A second concept came from Alliant Management Services of Louisville, Ky., which offered to manage the facility for $30,000 a month over five years. It would team with Tallahassee Memorial Hospital to operate the Franklin County hospital, which also has medical offices in Apalachicola and Carrabelle.

Both ideas were thoroughly discussed and debated at the public meeting but neither have been acted on by the commission.

Allan J. Feifer, president of Concerned Citizens of Franklin County, Inc., has paid close attention to the long process and is not impressed with how the county has handled it. He told Florida Business Daily that there is only one solution.

“The county must get out of the hospital business. It does not know how to run a business, much more a hospital and the numbers are compelling,” Feifer said. “Sacred Heart has thrown us a lifeline that is a once-in-a-generation, good-for-a-short-period-of-time offer. No one who has looked at Weems has ever offered any kind of skin in the game.”

He noted that Sacred Heart had pledged to invest at least $6 million in cash and equipment.

“Lives will be saved,” Feifer said. “Weems has no trained ER docs, has no doctor in residence of any kind and delays acute care resulting in more fatalities due to delayed treatment.”

He said once the county decided not to build a new hospital, any discussion to get out of the health-care business entirely was met with strong resistance.

“This put the spinmeisters supporting the status quo in overdrive,” he said. “They immediately got together and began a process to confuse and confound the issue and make staying in the hospital business appear to be the correct choice.”

He said the Weems board and its management have “cooked the books, using a spreadsheet with adjusted numbers vs. a financial accounting system to deliver consistent numbers.”

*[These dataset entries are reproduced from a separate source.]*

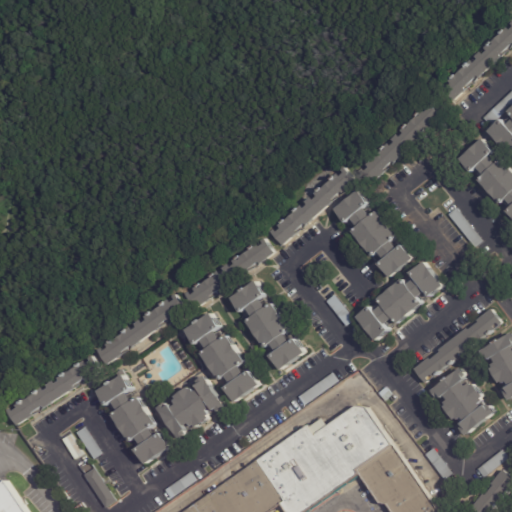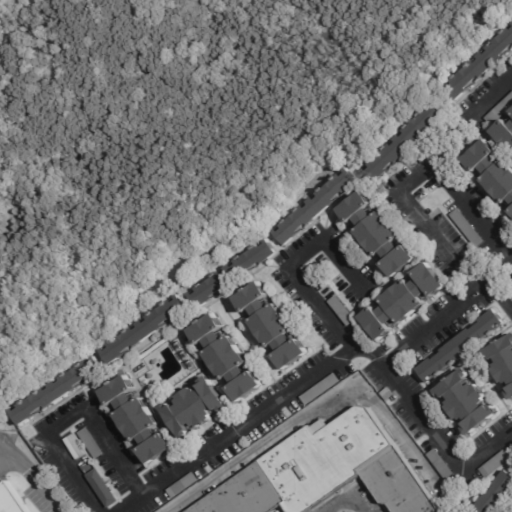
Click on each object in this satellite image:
building: (481, 64)
building: (484, 66)
road: (493, 95)
building: (507, 102)
building: (501, 111)
building: (504, 131)
building: (505, 133)
park: (172, 139)
building: (412, 140)
building: (404, 141)
building: (492, 168)
building: (491, 171)
road: (410, 179)
building: (315, 206)
building: (320, 207)
building: (469, 228)
building: (376, 234)
building: (379, 235)
road: (293, 261)
road: (506, 266)
building: (233, 273)
building: (235, 274)
road: (501, 294)
building: (401, 301)
building: (403, 301)
building: (344, 310)
road: (440, 318)
building: (270, 325)
building: (274, 326)
building: (141, 329)
building: (145, 331)
building: (459, 346)
building: (462, 346)
building: (224, 358)
building: (504, 358)
building: (228, 359)
building: (502, 362)
building: (56, 389)
building: (322, 389)
building: (57, 391)
building: (465, 401)
building: (468, 402)
building: (193, 407)
building: (198, 407)
building: (135, 418)
building: (140, 421)
road: (221, 437)
building: (93, 443)
building: (326, 457)
building: (443, 464)
building: (497, 464)
road: (6, 466)
building: (323, 471)
road: (32, 480)
building: (398, 484)
building: (184, 486)
building: (101, 488)
building: (103, 488)
building: (495, 492)
building: (243, 494)
building: (496, 494)
building: (12, 499)
building: (13, 500)
road: (343, 502)
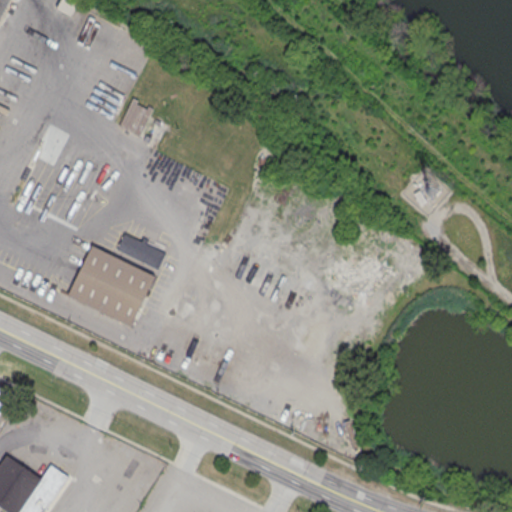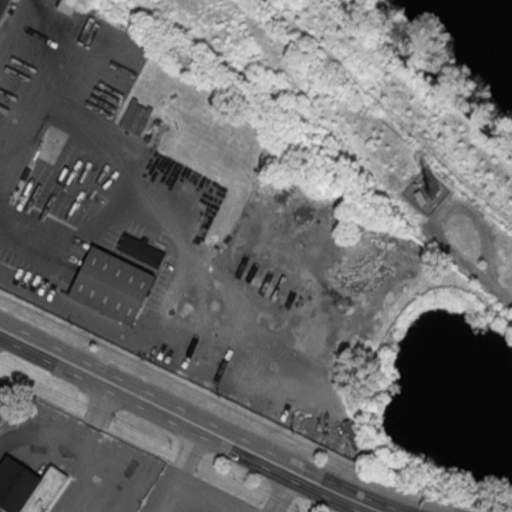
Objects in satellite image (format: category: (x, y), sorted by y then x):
building: (2, 5)
river: (493, 16)
park: (414, 87)
road: (29, 218)
building: (110, 285)
building: (110, 286)
road: (234, 408)
road: (190, 422)
road: (138, 444)
building: (27, 487)
road: (175, 504)
road: (210, 511)
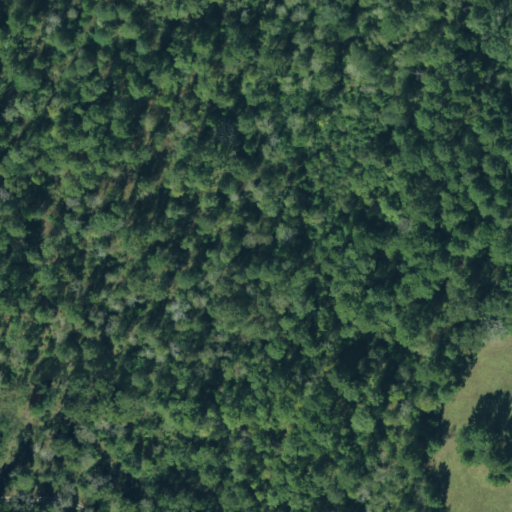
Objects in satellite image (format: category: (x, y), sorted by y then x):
road: (51, 497)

Feifer said they labeled a $690,000 forgiveness of loan debt as Income, changed the reserve for bad debt from historically accurate numbers to numbers that immediately added hundreds of thousands of dollars to the Income side erroneously and used grant money to beef up income all without comment, footnotes or restatements as required under mandated CPA standards.

The issue goes beyond financial problems, he said.

Weems Memorial averages less than one patient per night, according to its own records. As the county population has shifted to the East, with three commissioners from that part of the county, there is less incentive to invest in a facility in Apalachicola. He also notes that two commissioners have either relatives who work at the hospital or are in a close personal relationship with a hospital staffer.

There are concerns regarding at risk populations as well, Feifer said.

“The area immediately adjacent to the hospital is predominately poor and black,” he said. “Local residents have expressed they walk or bicycle to the hospital and would be disenfranchised by a move.

Feifer said he also senses politics is playing an outsize role.

District 4 Commissioner Joseph “Smokey” Parrish is up for another term and has said he won’t to get reelected should he support Sacred Heart, according to Feifer.

He said the hospital management is receiving assistance — primarily telephonic — from Texas A&M University Center for Optimizing Rural Health (CORH). It was funded by a federal grant.

Feifer also was unhappy when Weems spent thousands of dollars, without commission approval, on a study intended to show the economic impact of the hospital.

“The Weems Hospital Board and leadership are afraid the more you know, the worse it is for them,” he said. “They have become a wounded animal fighting for their survival. What about your own survival? ... Don’t let anyone fool you that somehow Weems magically turned a corner last year; they did not.”